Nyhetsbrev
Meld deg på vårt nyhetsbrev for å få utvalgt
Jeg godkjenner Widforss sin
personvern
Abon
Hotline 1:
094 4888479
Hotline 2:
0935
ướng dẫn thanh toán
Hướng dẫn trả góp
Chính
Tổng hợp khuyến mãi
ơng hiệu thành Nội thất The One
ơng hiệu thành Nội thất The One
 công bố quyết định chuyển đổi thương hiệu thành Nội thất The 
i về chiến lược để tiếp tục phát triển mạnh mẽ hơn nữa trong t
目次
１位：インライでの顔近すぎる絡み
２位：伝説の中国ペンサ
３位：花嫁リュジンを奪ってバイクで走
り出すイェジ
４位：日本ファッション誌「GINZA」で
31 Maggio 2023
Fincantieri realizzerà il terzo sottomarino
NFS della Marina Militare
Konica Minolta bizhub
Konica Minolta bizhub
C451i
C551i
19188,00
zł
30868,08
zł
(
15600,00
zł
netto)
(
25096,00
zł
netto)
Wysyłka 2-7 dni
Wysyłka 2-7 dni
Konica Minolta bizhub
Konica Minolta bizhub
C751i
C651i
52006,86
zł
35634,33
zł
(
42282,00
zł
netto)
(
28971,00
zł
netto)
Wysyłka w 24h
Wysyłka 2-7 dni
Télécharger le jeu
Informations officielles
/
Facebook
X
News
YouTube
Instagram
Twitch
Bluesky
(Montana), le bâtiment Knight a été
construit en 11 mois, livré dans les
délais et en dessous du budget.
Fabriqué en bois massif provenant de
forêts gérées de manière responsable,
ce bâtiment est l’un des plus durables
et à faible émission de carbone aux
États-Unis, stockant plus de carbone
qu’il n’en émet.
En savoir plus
- - - - - - -
Instruction: Reproduce the text of every row above, putting "Konica Minolta" wherever "Konica Minolta bizhub" appears and changing nothing else.

Finished exercise:
Nyhetsbrev
Meld deg på vårt nyhetsbrev for å få utvalgt
Jeg godkjenner Widforss sin
personvern
Abon
Hotline 1:
094 4888479
Hotline 2:
0935
ướng dẫn thanh toán
Hướng dẫn trả góp
Chính
Tổng hợp khuyến mãi
ơng hiệu thành Nội thất The One
ơng hiệu thành Nội thất The One
 công bố quyết định chuyển đổi thương hiệu thành Nội thất The 
i về chiến lược để tiếp tục phát triển mạnh mẽ hơn nữa trong t
目次
１位：インライでの顔近すぎる絡み
２位：伝説の中国ペンサ
３位：花嫁リュジンを奪ってバイクで走
り出すイェジ
４位：日本ファッション誌「GINZA」で
31 Maggio 2023
Fincantieri realizzerà il terzo sottomarino
NFS della Marina Militare
Konica Minolta
Konica Minolta
C451i
C551i
19188,00
zł
30868,08
zł
(
15600,00
zł
netto)
(
25096,00
zł
netto)
Wysyłka 2-7 dni
Wysyłka 2-7 dni
Konica Minolta
Konica Minolta
C751i
C651i
52006,86
zł
35634,33
zł
(
42282,00
zł
netto)
(
28971,00
zł
netto)
Wysyłka w 24h
Wysyłka 2-7 dni
Télécharger le jeu
Informations officielles
/
Facebook
X
News
YouTube
Instagram
Twitch
Bluesky
(Montana), le bâtiment Knight a été
construit en 11 mois, livré dans les
délais et en dessous du budget.
Fabriqué en bois massif provenant de
forêts gérées de manière responsable,
ce bâtiment est l’un des plus durables
et à faible émission de carbone aux
États-Unis, stockant plus de carbone
qu’il n’en émet.
En savoir plus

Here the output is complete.